Pour aider les CPA à comprendre ces technologies émergentes, CPA Canada a collaboré avec l’Association of International Certified Professional Accountants afin de créer des ressources éducatives sur l’IA. Les deux organisations ont notamment produit un webinaire sur les cas d’utilisation, la gouvernance et la mise en œuvre qui a attiré un nombre record de participants.
Melissa Robertson, CPA et directrice de projets, Recherche et leadership intellectuel (Technologies), à CPA Canada, y a conseillé de faire un pas à la fois : « Menez un examen interne et prenez le temps de cibler les problèmes concrets que l’IA est en mesure de résoudre. » Elle a ajouté qu’intégrer l’IA trop rapidement pour des problèmes trop importants ou trop nombreux est le meilleur moyen d’échouer. Les cabinets ont accès à un bassin de professionnels et de connaissances dont ils doivent tirer parti dans l’exploration de nouvelles technologies.
CPA Canada a aussi publié un article sur l’IA cette année, et deux autres sont prévus dans les mois à venir.
Le Conseil sur la comptabilité dans le secteur public n’a pas encore lancé de projet axé sur l’IA, mais son président Clyde MacLellan, FCPA, reconnaît l’importance de cette technologie. « Dans le secteur public, le pouvoir de l’IA réside sans doute dans l’accélération des processus, qui permettra aux préparateurs d’états financiers/ou d’information financière de mieux répondre aux besoins des parties intéressées et concernées. »
Par exemple, Debra Feltham utilise Syft pour créer et analyser rapidement des rapports sur les indicateurs clés de performance. Elle se sert ensuite des informations obtenues pour tenir des discussions stratégiques.

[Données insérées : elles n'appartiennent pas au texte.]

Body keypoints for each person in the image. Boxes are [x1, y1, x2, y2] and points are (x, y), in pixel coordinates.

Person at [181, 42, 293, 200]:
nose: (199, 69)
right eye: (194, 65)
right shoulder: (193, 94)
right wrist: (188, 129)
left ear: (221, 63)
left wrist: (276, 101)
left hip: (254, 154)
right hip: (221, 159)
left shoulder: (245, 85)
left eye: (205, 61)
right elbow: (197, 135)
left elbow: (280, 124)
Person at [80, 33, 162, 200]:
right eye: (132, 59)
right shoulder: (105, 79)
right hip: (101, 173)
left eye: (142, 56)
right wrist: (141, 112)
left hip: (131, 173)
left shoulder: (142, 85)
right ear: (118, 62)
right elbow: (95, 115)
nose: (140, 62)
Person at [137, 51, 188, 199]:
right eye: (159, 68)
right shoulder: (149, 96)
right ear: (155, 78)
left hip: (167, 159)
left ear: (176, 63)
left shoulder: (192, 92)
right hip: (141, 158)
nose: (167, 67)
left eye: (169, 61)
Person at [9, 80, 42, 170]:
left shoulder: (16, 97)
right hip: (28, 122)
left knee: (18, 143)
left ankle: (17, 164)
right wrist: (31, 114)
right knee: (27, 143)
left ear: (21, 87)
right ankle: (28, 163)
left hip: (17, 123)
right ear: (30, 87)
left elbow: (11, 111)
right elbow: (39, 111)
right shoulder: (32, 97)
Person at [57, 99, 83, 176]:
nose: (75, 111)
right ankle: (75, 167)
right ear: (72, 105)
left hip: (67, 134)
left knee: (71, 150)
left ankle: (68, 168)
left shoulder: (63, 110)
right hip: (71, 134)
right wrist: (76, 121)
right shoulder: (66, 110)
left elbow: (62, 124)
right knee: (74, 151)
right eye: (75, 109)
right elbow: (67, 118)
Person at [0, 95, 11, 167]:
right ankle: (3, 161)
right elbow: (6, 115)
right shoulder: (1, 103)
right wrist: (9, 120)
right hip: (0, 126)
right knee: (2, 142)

Syft (à partir de 15 $ US par mois) et d’autres logiciels d’IA sont assez abordables pour que même les professionnels exerçant seuls et les petits cabinets comptable puissent dégager un rendement sur le capital investi. « Grâce à ce logiciel, nous pouvons en faire plus pour le client et offrir une meilleure valeur », se félicite la FCPA.

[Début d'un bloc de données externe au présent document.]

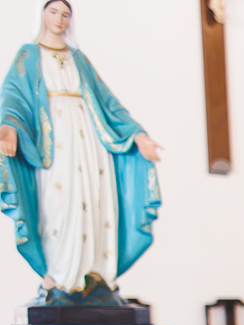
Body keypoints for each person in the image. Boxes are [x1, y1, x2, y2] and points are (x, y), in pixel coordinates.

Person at [0, 0, 161, 299]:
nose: (59, 19)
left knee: (94, 200)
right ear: (42, 14)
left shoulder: (78, 59)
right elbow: (13, 98)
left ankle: (93, 273)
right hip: (55, 142)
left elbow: (107, 102)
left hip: (89, 141)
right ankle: (60, 276)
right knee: (59, 203)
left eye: (65, 14)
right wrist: (8, 128)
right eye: (53, 12)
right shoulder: (29, 55)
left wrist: (137, 135)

Selon Melissa Robertson, les cabinets doivent commencer par comprendre comment fonctionne l’IA et comment ils s’en serviront, avant de pouvoir se doter de politiques adaptées en parallèle avec la mise en œuvre de la technologie. Elle insiste aussi sur l’importance de ne pas saisir d’informations exclusives ou sensibles dans de tels logiciels, car ceux-ci risquent de les diffuser.

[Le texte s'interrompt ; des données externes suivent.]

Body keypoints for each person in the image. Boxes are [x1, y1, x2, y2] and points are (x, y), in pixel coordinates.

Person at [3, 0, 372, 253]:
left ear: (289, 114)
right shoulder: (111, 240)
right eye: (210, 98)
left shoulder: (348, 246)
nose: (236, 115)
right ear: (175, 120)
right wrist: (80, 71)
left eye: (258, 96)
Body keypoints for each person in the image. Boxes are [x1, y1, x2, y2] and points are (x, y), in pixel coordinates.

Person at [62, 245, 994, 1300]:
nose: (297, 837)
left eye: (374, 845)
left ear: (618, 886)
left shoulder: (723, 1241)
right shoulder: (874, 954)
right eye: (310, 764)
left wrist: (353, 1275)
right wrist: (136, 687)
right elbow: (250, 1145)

Debra Feltham, elle, souligne que l’IA ne devrait pas remplacer les examens manuels et que les CPA doivent utiliser avec circonspection les nouvelles technologies.
« Les comptables doivent faire preuve d’un jugement professionnel. » Ils doivent apprendre à utiliser l’IA de façon responsable, mais surtout « ne pas craindre d’exploiter tout le potentiel de la technologie ».